The Syslog passive monitor listens for Syslog messages on the devices to which it is assigned. Syslog is a standard for computer data logging that separates the software that generates messages from the system that stores them and the software that reports and analyzes the logs.

Syslog messages refer to a facility (the type of program that logged the message) and are assigned a severity by the sender of the message. For more information about Syslog facilities and levels of severity, see RFC5424 (page 9 for facilities and page 10 for levels of severity). For an example of why you might create a Syslog Event, see Example of a Syslog Monitor (event).

The Syslog passive monitor does not require credentials to passively listen for Syslog messages.

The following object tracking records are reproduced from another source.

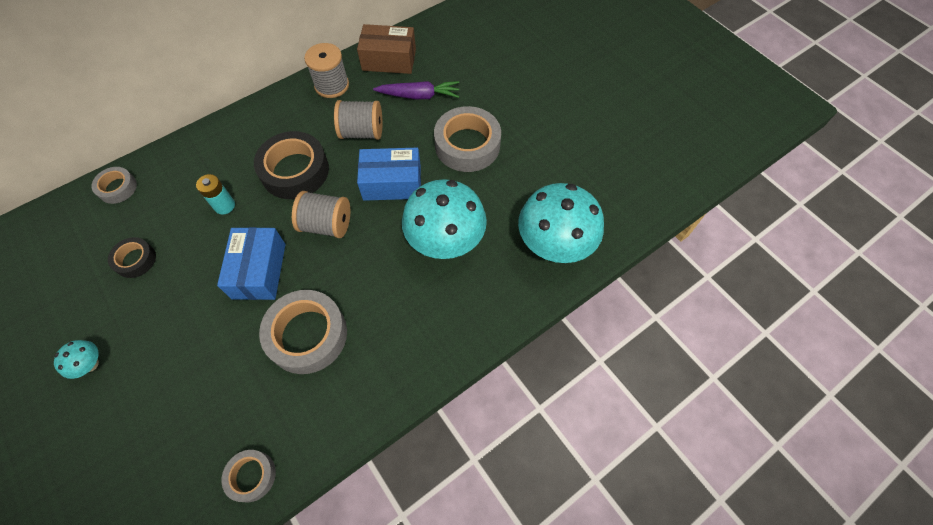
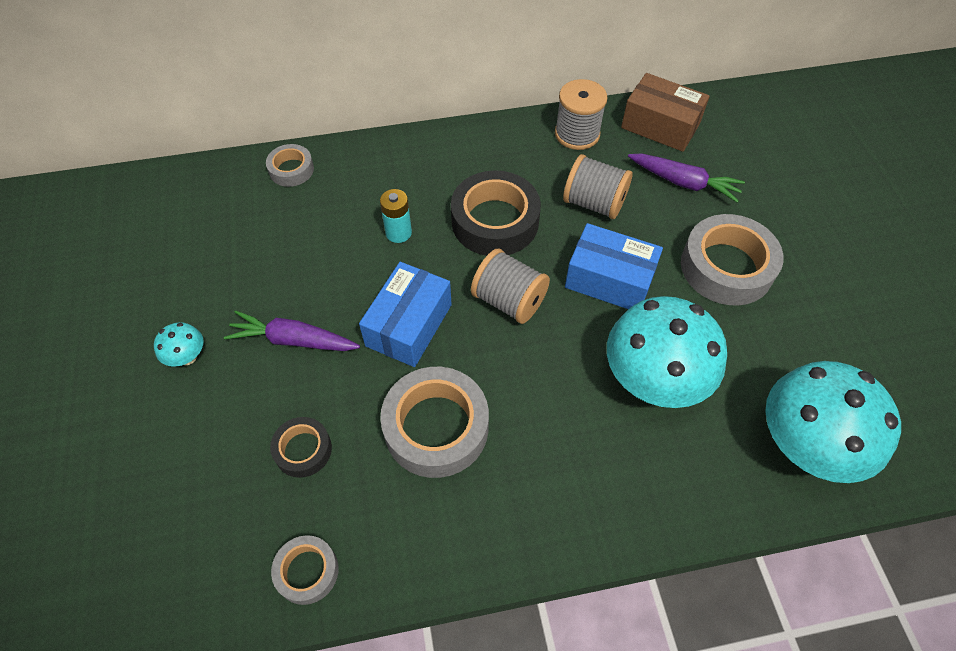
camera: 25 degrees right, 5 degrees down
(135, 260) = (279, 258): black tape -> black tape (303, 450)
(173, 317) = (293, 340): none -> purple carrot

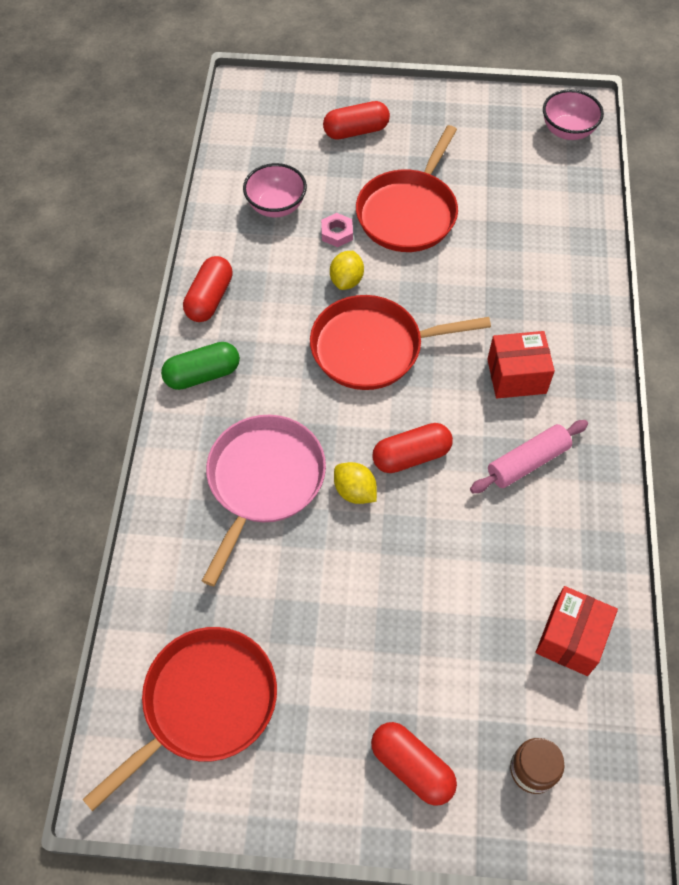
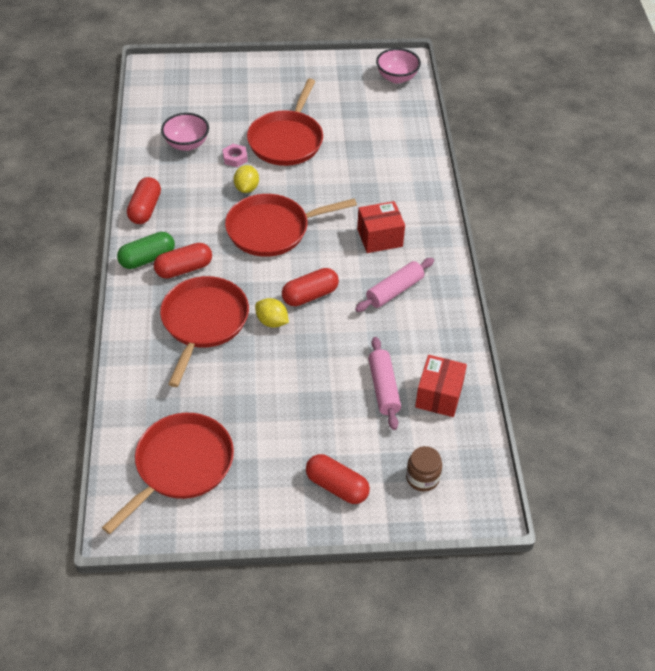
camera: 10 degrees left, 10 degrees down
(263, 481) = (203, 322): pink pan -> red pan
(356, 131) = (240, 90): red capsule -> red capsule (184, 269)
(495, 616) = (383, 388): none -> pink rolling pin

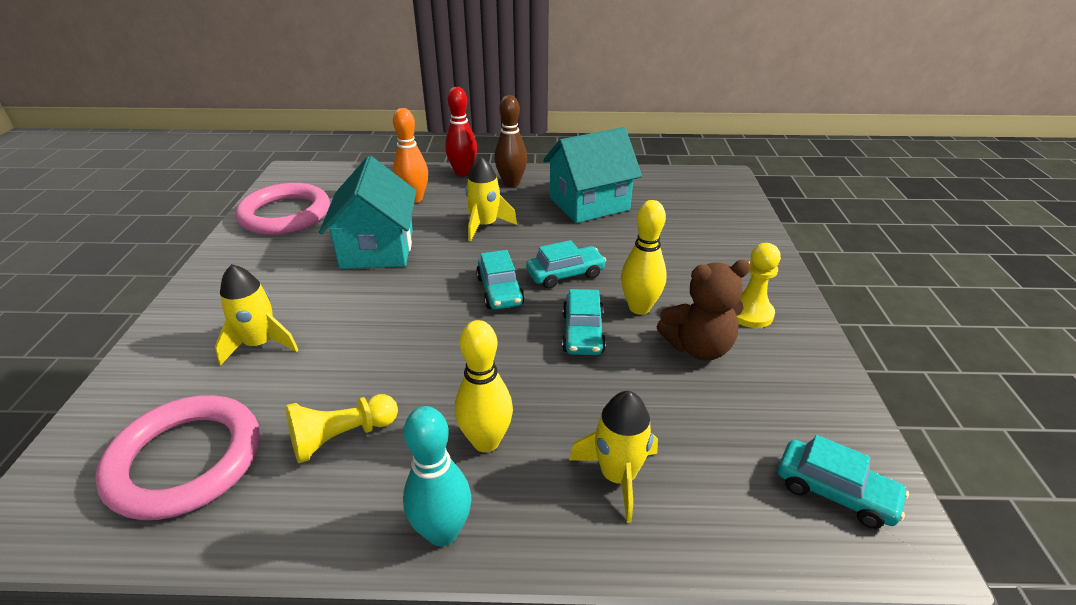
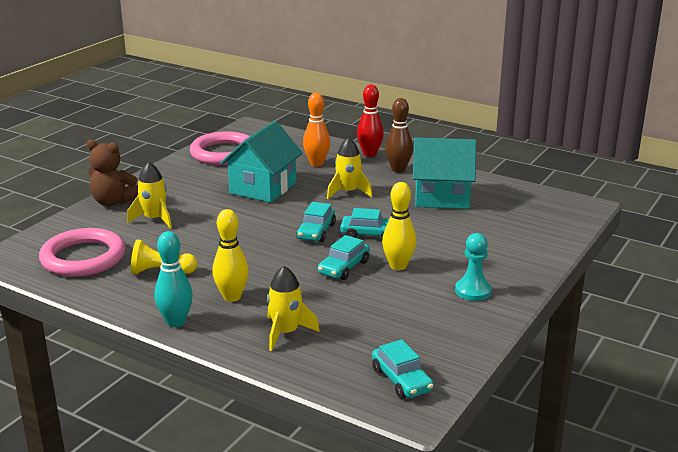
camera: 30 degrees right, 10 degrees down
(698, 347) = (410, 296): brown teddy bear -> brown teddy bear (113, 202)
(750, 313) = (473, 291): yellow pawn -> turquoise pawn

Configure the Syslog passive monitor using the following boxes::

  • Name. Enter a unique name for the passive monitor. This name displays in the Monitor Library.
  • Description. (Optional) Enter a short description for the passive monitor. This description displays next to the monitor in the Monitor Library.
  • Match On. Click Add to create a syslog rules expression match scenario, test it, and compare it to syslog messages. The Rules Expression Editor allows you to use a rule expression to test a string of text for particular patterns. A syslog monitor can include data such as the event name, the IP address that the event came from, date of the event, etc. After creating an expression, click OK to insert that string into the list under Match On.
  • Edit. Click to edit a selected syslog match.
  • Remove. Click to remove a selected syslog match.